The idea was to keep the liquid at body temperature and avoid suspicions that the sample came from someone else.
It is the first published account of the innovative anal subterfuge, said Hin Hin Ko, the gastroenterologist called in by emergency doctors at St. Paul’s Hospital to extract the object.
“I think he had done it before – he’d just go and grab that bottle from his rectum and pretend it was his,” said Dr. Ko. “And I’m not sure he’s the only one — there might be many other people doing the same thing.”
Finding the concealed urine was unique, but it is not uncommon for hospitals to encounter patients with other articles lodged in their rectums, the specialist said. Though she is on call only about once every two months, Dr. Ko said she sees such patients two or three times a year.
They include one who had a “pretty decent-sized” carrot jammed inside. “He said he had accidentally slipped and fell on it,” the University of British Columbia professor recalled.
The objects can be inserted for sexual reasons or to hide drugs or as a result of psychiatric problems. The practice is potentially dangerous, though, with the risk of internal perforations leading to serious infection.
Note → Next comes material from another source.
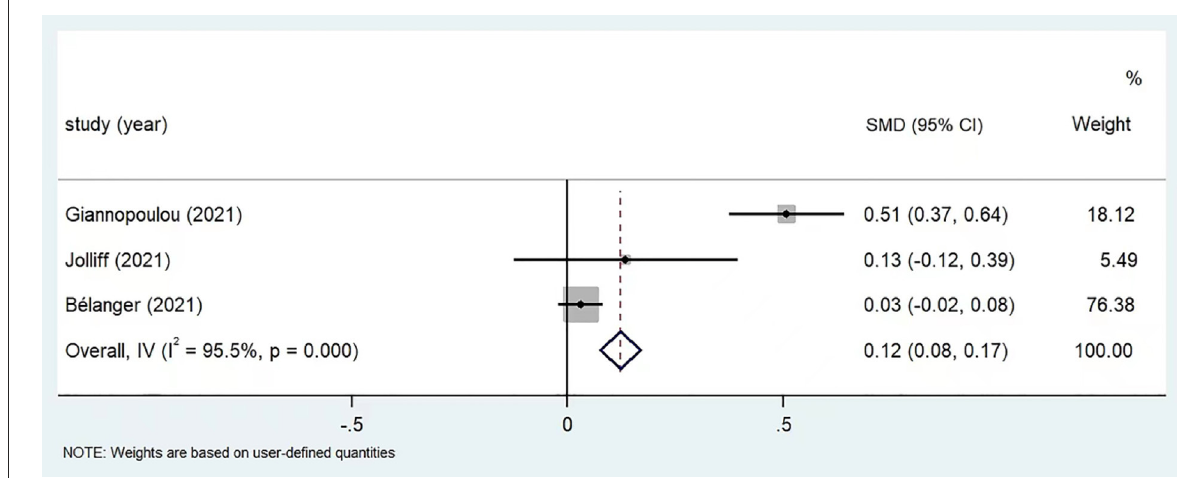
FIGURE2 Meta-analysis of anxiety score before and post COVID-19 in children and adolescents ( n = 3).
The case also shines a light on the culture around methadone, a substitute opioid drug used to treat addictions to heroin and, increasingly, prescription painkillers like oxycodone and hydromorphone.
Methadone users begin by visiting a drug store daily and drinking their dose in front of the pharmacist, but are typically allowed to take home several days of the medicine after they’ve shown some success. If one of the regular drug screens they undergo shows they are abusing a problem drug again, however, patients can lose the coveted carry-home privilege, said Mel Kahan, a University of Toronto addictions specialist.
“Cheating is, I think, pretty common, although usually not to that crazy extreme,” he said. “They may be embarrassed, they may be ashamed, but most of all they don’t want to lose their [take home doses].”
Patients will sometimes even pay other methadone patients for a sample of their urine, he said.
The Vancouver patient showed up at the St. Paul’s emergency department saying he had had difficulty passing stools and abdominal discomfort for a week. He neglected to mention any possible causes of the symptoms, said the British Medical Journal paper.
When an X-ray revealed a foreign object of some kind, Dr. Ko was called in to help.
Using an endoscope – the tiny camera and light-tube employed in colonoscopies – she found an object wrapped in a pink condom. Dr. Ko then inserted a “loop snare” – an instrument designed to cut off pre-cancerous polyps in the colon — to lasso the end of the tied-off condom and slide it out.
When doctors discovered the eye-dropper filled with urine inside the condom, the patient finally revealed the whole story, she said.
A 2012 paper by doctors at the University of Southern California in Los Angeles said hospitals find a wide array of foreign bodies in patients’ rectums, from bottles and other household objects to toothbrushes, knives, cell phones, sex toys and Christmas ornaments.
The authors urged physicians to maintain the “utmost degree of professionalism” and avoid being judgmental when dealing with the cases.